Project description:Death of photoreceptors is a common cause of age-related and inherited retinal dystrophies, and thus their replenishment from renewable stem cell sources is a highly desirable therapeutic goal. Human pluripotent stem cells provide a useful cell source in view of their limitless self-renewal capacity and potential to not only differentiate into cells of the retina but also self-organize into tissue with structure akin to the human retina as part of three-dimensional retinal organoids. Photoreceptor precursors have been isolated from differentiating human pluripotent stem cells through application of cell surface markers or fluorescent reporter approaches and shown to have a similar transcriptome to fetal photoreceptors. In this study, we investigated the transcriptional profile of CRX-expressing photoreceptor precursors derived from human pluripotent stem cells and their engraftment capacity in an animal model of retinitis pigmentosa (Pde6brd1), which is characterized by rapid photoreceptor degeneration. Single cell RNA-Seq analysis revealed the presence of a dominant cell cluster comprising 72% of the cells, which displayed the hallmarks of early cone photoreceptor expression.

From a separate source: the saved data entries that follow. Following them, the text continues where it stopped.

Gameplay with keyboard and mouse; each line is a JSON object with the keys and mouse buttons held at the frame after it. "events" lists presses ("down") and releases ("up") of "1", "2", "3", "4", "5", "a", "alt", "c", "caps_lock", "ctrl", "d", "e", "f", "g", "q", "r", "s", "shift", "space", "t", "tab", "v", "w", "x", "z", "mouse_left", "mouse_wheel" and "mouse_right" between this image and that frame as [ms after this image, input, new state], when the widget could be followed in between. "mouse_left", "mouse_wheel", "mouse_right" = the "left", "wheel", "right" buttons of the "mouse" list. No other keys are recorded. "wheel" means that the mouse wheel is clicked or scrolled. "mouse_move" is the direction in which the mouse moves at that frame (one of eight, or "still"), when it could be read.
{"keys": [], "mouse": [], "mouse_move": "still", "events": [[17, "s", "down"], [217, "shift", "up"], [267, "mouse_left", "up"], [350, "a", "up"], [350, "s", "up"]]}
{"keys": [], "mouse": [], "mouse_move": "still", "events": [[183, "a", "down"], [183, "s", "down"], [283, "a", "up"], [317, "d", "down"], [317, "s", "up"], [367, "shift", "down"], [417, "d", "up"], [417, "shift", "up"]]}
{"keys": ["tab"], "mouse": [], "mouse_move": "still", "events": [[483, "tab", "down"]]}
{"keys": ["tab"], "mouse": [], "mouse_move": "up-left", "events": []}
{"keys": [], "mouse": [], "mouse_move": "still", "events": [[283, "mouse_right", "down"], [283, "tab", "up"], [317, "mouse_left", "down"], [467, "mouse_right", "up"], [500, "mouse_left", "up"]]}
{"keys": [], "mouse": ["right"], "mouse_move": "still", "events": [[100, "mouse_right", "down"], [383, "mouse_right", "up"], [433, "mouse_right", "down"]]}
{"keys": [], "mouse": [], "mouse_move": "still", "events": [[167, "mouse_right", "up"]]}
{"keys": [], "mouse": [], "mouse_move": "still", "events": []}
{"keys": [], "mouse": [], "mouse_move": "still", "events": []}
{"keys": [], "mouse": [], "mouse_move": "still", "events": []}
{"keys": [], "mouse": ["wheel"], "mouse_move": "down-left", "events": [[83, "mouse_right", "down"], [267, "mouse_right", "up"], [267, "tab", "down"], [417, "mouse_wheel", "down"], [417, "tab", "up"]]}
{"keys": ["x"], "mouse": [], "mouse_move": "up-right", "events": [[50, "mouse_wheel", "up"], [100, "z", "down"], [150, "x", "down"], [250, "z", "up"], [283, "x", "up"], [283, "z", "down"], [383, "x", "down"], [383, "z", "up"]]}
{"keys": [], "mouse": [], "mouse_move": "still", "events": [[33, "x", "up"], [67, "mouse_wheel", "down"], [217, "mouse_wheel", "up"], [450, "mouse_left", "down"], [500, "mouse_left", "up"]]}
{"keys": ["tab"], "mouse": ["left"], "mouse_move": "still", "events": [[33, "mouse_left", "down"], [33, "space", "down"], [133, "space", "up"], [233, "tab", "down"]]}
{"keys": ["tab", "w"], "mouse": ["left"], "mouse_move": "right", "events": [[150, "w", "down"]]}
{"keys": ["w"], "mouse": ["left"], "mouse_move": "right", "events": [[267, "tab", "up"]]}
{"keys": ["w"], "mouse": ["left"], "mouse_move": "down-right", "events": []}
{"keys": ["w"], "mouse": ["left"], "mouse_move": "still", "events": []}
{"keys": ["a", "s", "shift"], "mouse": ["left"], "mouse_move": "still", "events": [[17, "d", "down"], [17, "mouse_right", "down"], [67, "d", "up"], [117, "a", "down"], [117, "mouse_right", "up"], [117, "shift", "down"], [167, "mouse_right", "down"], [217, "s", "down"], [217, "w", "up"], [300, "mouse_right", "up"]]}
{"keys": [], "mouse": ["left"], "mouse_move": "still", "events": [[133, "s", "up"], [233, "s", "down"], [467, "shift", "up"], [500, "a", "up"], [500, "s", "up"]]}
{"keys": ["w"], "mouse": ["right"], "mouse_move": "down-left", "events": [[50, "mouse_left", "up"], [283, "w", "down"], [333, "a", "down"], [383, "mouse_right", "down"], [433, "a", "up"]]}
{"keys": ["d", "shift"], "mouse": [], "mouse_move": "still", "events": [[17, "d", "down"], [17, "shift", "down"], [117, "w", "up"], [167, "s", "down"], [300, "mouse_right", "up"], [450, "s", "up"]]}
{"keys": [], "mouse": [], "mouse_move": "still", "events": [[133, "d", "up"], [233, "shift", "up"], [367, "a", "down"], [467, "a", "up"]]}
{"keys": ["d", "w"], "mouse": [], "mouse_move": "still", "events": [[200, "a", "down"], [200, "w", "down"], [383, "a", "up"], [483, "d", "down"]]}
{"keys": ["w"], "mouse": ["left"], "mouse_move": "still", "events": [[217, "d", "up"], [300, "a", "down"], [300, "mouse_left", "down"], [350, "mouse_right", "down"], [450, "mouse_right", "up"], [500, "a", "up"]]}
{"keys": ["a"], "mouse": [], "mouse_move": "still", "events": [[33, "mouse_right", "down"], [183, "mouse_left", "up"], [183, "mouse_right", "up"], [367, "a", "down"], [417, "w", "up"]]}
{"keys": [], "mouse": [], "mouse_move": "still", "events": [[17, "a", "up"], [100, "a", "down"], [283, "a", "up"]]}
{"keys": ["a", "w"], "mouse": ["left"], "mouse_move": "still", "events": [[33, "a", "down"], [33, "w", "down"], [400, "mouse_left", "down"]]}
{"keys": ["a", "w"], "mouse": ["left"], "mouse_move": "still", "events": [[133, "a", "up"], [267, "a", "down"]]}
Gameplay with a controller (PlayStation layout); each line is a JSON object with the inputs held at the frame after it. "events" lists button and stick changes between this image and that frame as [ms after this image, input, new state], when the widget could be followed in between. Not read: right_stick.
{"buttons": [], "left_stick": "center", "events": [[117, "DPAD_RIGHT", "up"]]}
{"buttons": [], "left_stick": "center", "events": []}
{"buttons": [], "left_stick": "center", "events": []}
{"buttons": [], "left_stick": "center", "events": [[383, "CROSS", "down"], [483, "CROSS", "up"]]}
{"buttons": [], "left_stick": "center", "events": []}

When transplanted subretinally into the Pde6brd1 mice, the CRX+ cells settled next to the inner nuclear layer and made connections with the inner neurons of the host retina, and approximately one-third of them expressed the pan cone marker, Arrestin 3, indicating further maturation upon integration into the host retina. Together, our data provide valuable molecular insights into the transcriptional profile of human pluripotent stem cells-derived CRX+ photoreceptor precursors and indicate their usefulness as a source of transplantable cone photoreceptors. Stem Cells 2019;37:609-622.